JavaScript Cookie
A simple, lightweight JavaScript API for handling cookies
- Works in all browsers
- Accepts any character
- Heavily tested
- No dependency
- Supports ES modules
- Supports AMD/CommonJS
- RFC 6265 compliant
- Useful Wiki
- Enable custom encoding/decoding
- < 800 bytes gzipped!
👉👉 If you’re viewing this at https://github.com/js-cookie/js-cookie, you’re reading the documentation for the master branch. View documentation for the latest release. 👈👈
Installation
NPM
JavaScript Cookie supports npm under the name js-cookie.
$ npm i js-cookie
The npm package has a module field pointing to an ES module variant of the library, mainly to provide support for ES module aware bundlers, whereas its browser field points to an UMD module for full backward compatibility.
Direct download
Starting with version 3 releases are distributed with two variants of this library, an ES module as well as an UMD module.

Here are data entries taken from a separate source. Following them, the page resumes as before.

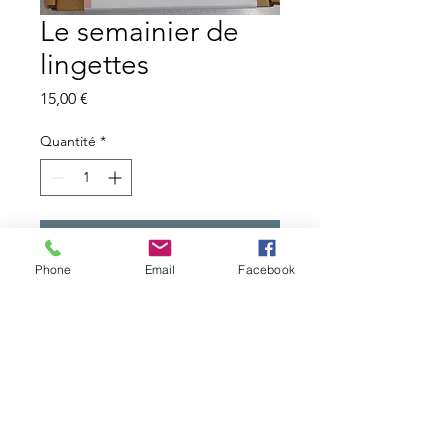
Le semainier de
lingettes
Prix
15,00 €
Quantité
*
Ajouter au panier
Phone
Email
Facebook
Réalisation de 7 lingettes ultra
douces, de 10x10
A partir de 8 ans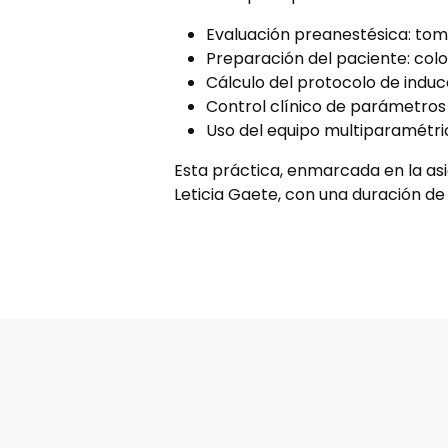
Evaluación preanestésica: toma
Preparación del paciente: col
Cálculo del protocolo de indu
Control clínico de parámetros
Uso del equipo multiparamétri
Esta práctica, enmarcada en la asi
Leticia Gaete, con una duración de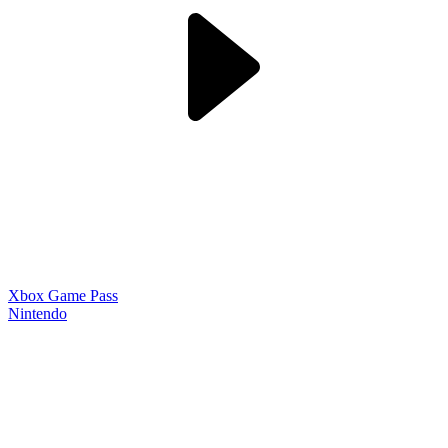
Xbox Game Pass
Nintendo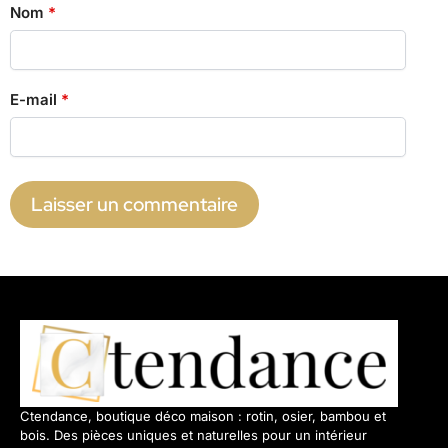
Nom
*
E-mail
*
Ctendance, boutique déco maison : rotin, osier, bambou et
bois. Des pièces uniques et naturelles pour un intérieur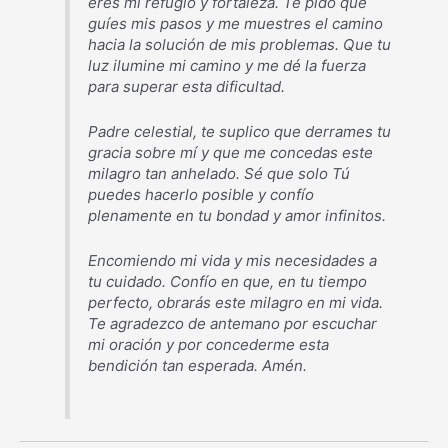
eres mi refugio y fortaleza. Te pido que
guíes mis pasos y me muestres el camino
hacia la solución de mis problemas. Que tu
luz ilumine mi camino y me dé la fuerza
para superar esta dificultad.
Padre celestial, te suplico que derrames tu
gracia sobre mí y que me concedas este
milagro tan anhelado. Sé que solo Tú
puedes hacerlo posible y confío
plenamente en tu bondad y amor infinitos.
Encomiendo mi vida y mis necesidades a
tu cuidado. Confío en que, en tu tiempo
perfecto, obrarás este milagro en mi vida.
Te agradezco de antemano por escuchar
mi oración y por concederme esta
bendición tan esperada. Amén.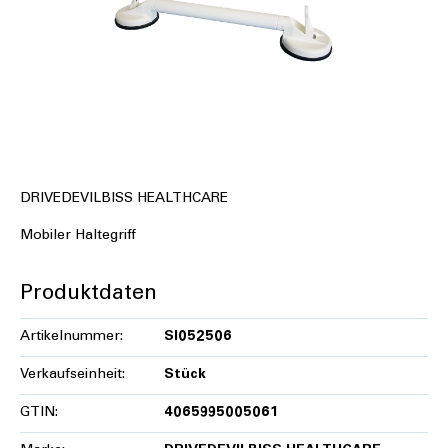
DRIVEDEVILBISS HEALTHCARE
Mobiler Haltegriff
Produktdaten
Artikelnummer:
SI052506
Verkaufseinheit:
Stück
GTIN:
4065995005061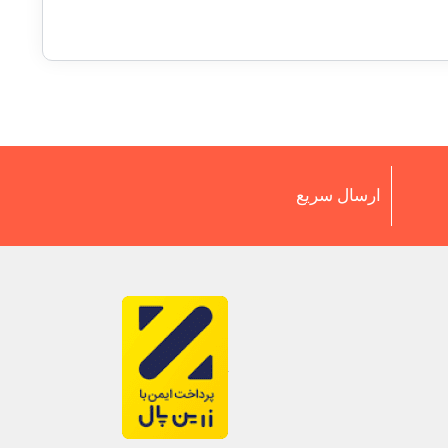
ارسال سریع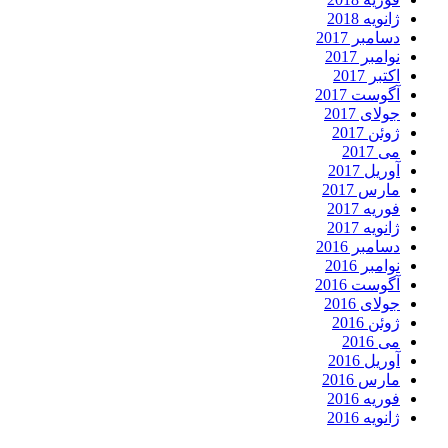
ژانویه 2018
دسامبر 2017
نوامبر 2017
اکتبر 2017
آگوست 2017
جولای 2017
ژوئن 2017
می 2017
آوریل 2017
مارس 2017
فوریه 2017
ژانویه 2017
دسامبر 2016
نوامبر 2016
آگوست 2016
جولای 2016
ژوئن 2016
می 2016
آوریل 2016
مارس 2016
فوریه 2016
ژانویه 2016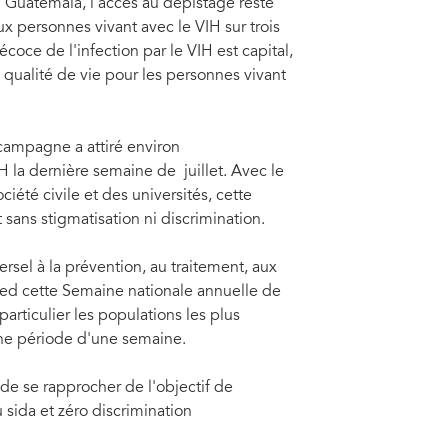
u Guatemala, l'accès au dépistage reste
x personnes vivant avec le VIH sur trois
coce de l'infection par le VIH est capital,
e qualité de vie pour les personnes vivant
 campagne a attiré environ
 la dernière semaine de juillet. Avec le
iété civile et des universités, cette
sans stigmatisation ni discrimination.
rsel à la prévention, au traitement, aux
pied cette Semaine nationale annuelle de
articulier les populations les plus
une période d'une semaine.
e se rapprocher de l'objectif de
 sida et zéro discrimination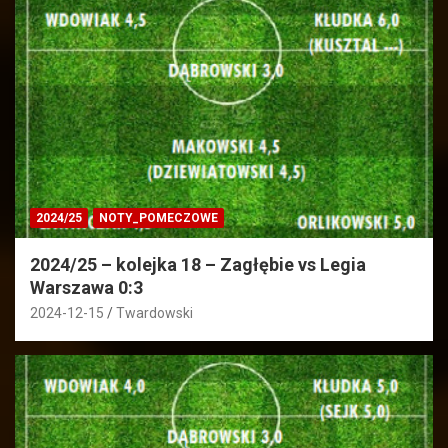
2024/25
NOTY_POMECZOWE
2024/25 – kolejka 18 – Zagłębie vs Legia
Warszawa 0:3
2024-12-15
Twardowski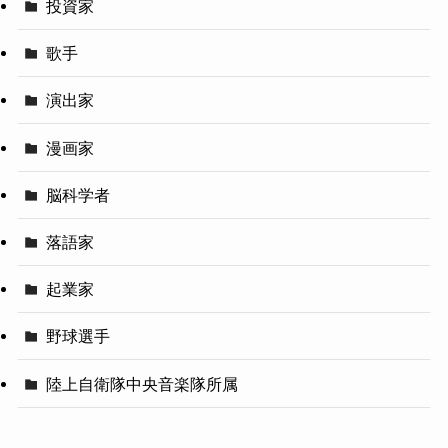
投資家
歌手
演出家
漫画家
脳科学者
落語家
起業家
野球選手
陸上自衛隊中央音楽隊所属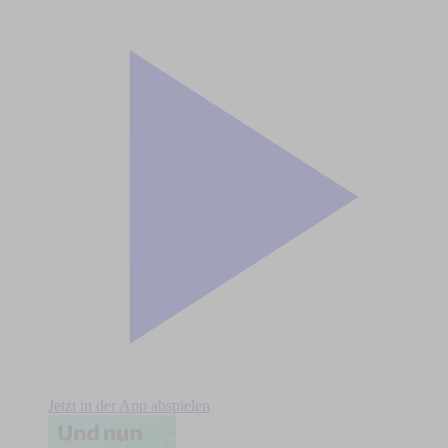
Jetzt in der App abspielen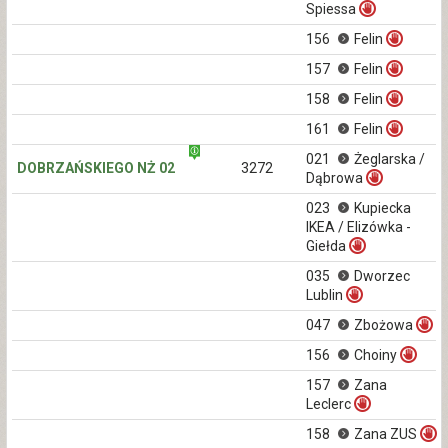
Spiessa
156
Felin
157
Felin
158
Felin
161
Felin
021
Żeglarska /
DOBRZAŃSKIEGO NŻ 02
3272
Dąbrowa
023
Kupiecka
IKEA / Elizówka -
Giełda
035
Dworzec
Lublin
047
Zbożowa
156
Choiny
157
Zana
Leclerc
158
Zana ZUS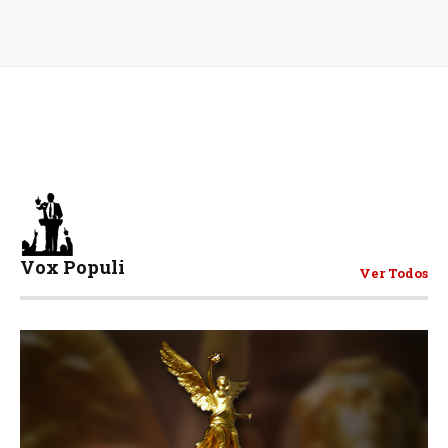
Vox Populi
Ver Todos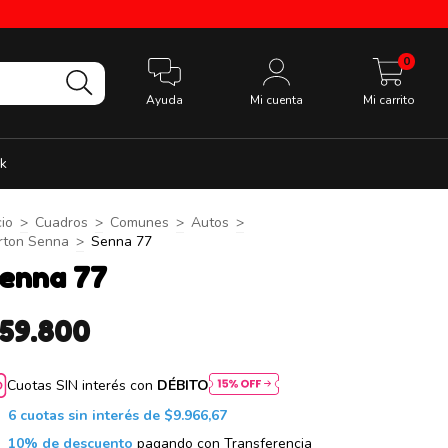
0
Ayuda
Mi cuenta
Mi carrito
k
cio
>
Cuadros
>
Comunes
>
Autos
>
rton Senna
>
Senna 77
enna 77
59.800
Cuotas SIN interés con
DÉBITO
6
cuotas sin interés de
$9.966,67
10% de descuento
pagando con Transferencia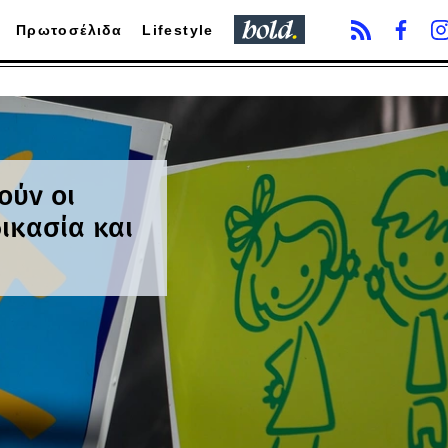
Πρωτοσέλιδα
Lifestyle
ούν οι
δικασία και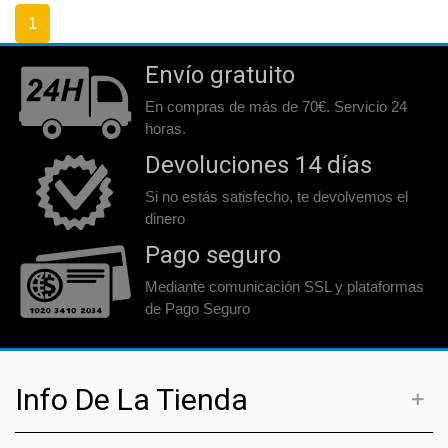
1
Envío gratuito
En compras de más de 70€. Servicio 24
horas.
Devoluciones 14 días
Si no estás satisfecho, te devolvemos el
dinero
Pago seguro
Mediante comunicación SSL y plataformas
de Pago Seguro
Info De La Tienda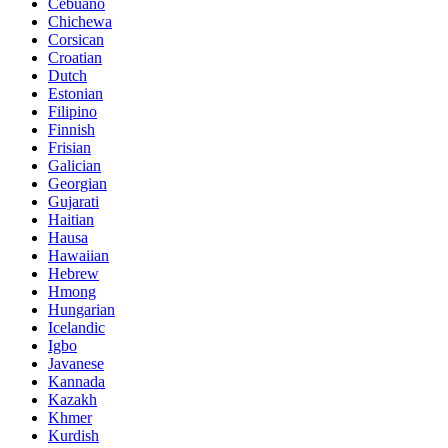
Cebuano
Chichewa
Corsican
Croatian
Dutch
Estonian
Filipino
Finnish
Frisian
Galician
Georgian
Gujarati
Haitian
Hausa
Hawaiian
Hebrew
Hmong
Hungarian
Icelandic
Igbo
Javanese
Kannada
Kazakh
Khmer
Kurdish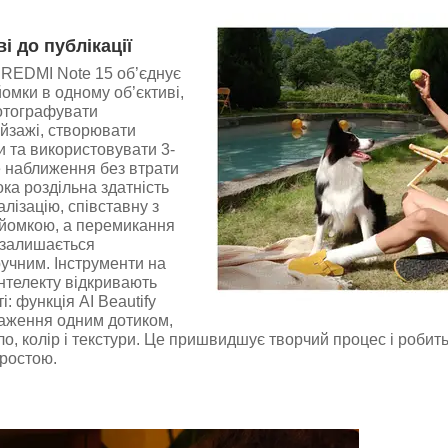
ві до публікації
 REDMI Note 15 об’єднує
йомки в одному об’єктиві,
отографувати
йзажі, створювати
и та використовувати 3-
е наближення без втрати
ока роздільна здатність
алізацію, співставну з
йомкою, а перемикання
залишається
зручним. Інструменти на
інтелекту відкривають
: функція AI Beautify
раження одним дотиком,
ло, колір і текстури. Це пришвидшує творчий процес і робить
ростою.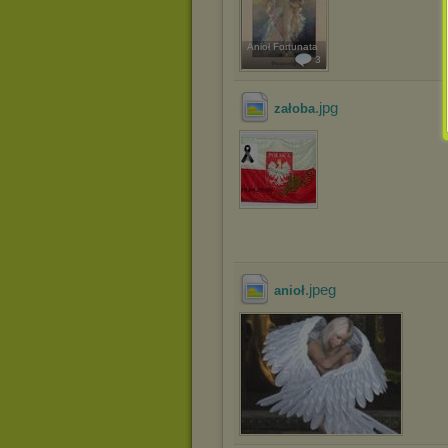
Anioł Fortunata
3
.jpg
załoba
.jpeg
anioł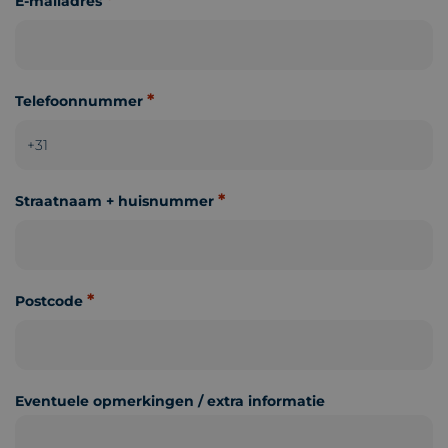
*
E-mailadres
*
Telefoonnummer
*
Straatnaam + huisnummer
*
Postcode
Eventuele opmerkingen / extra informatie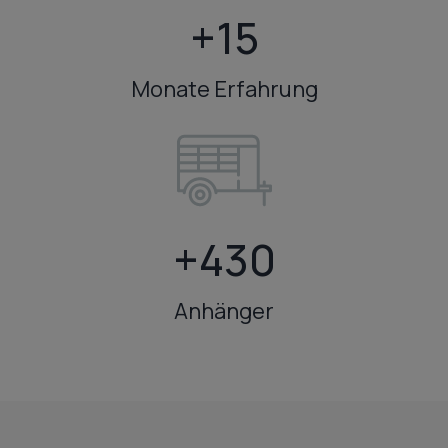
+
+15
1
5
Monate Erfahrung
+
+430
4
3
Anhänger
0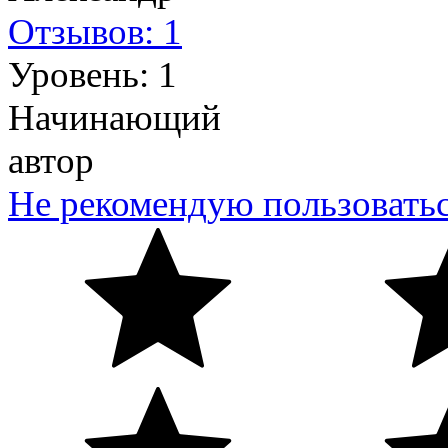
Отзывов: 1
Уровень: 1
Начинающий
автор
Не рекомендую пользовать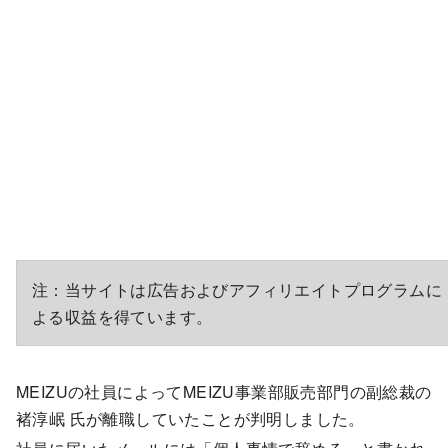
注：当サイトは広告およびアフィリエイトプログラムに
よる収益を得ています。
MEIZUの社員によってMEIZU事業部販売部門の副総裁の
褚淳岷 氏が離職していたことが判明しました。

Note the different extensions: .mjs denotes the ES module, whereas .js is the UMD one.
Example for how to load the ES module in a browser:
<script type="module" src="/path/to/js.cookie.mjs"></script>
<script type="module">
import Cookies from '/path/to/js.cookie.mjs'
Cookies.set('foo', 'bar')
</script>
Not all browsers support ES modules natively yet. For this reason the npm package/release provides both the ES and UMD module variant and you may want to include the ES module along with the UMD fallback to account for this:
<script type="module" src="/path/to/js.cookie.mjs"></script>
<script nomodule defer src="/path/to/js.cookie.js"></script>
Here we’re loading the nomodule script in a deferred fashion, because ES modules are deferred by default. This may not be strictly necessary depending on how you’re using the library.
CDN
Alternatively, include it via jsDelivr CDN.
ES Module
Example for how to import the ES module from another module:
import Cookies from 'js-cookie'
Cookies.set('foo', 'bar')
Basic Usage
Create a cookie, valid across the entire site:
Cookies.set('name', 'value')
Create a cookie that expires 7 days from now, valid across the entire site:
Cookies.set('name', 'value', { expires: 7 })
Create an expiring cookie, valid to the path of the current page:
Cookies.set('name', 'value', { expires: 7, path: '' })
Read cookie:
Cookies.get('name') // => 'value'
Cookies.get('nothing') // => undefined
Read all visible cookies:
Cookies.get() // => { name: 'value' }
Note: It is not possible to read a particular cookie by passing one of the cookie attributes (which may or may not have been used when writing the cookie in question):
Cookies.get('foo', { domain: 'sub.example.com' }) // `domain` won't have any effect...!
The cookie with the name foo will only be available on .get() if it’s visible from where the code is called; the domain and/or path attribute will not have an effect when reading.
Delete cookie:
Cookies.remove('name')
Delete a cookie valid to the path of the current page:
Cookies.set('name', 'value', { path: '' })
Cookies.remove('name') // fail!
Cookies.remove('name', { path: '' }) // removed!
IMPORTANT! When deleting a cookie and you’re not relying on the default attributes, you must pass the exact same path and domain attributes that were used to set the cookie:
Cookies.remove('name', { path: '', domain: '.yourdomain.com' })
Note: Removing a nonexistent cookie neither raises any exception nor returns any value.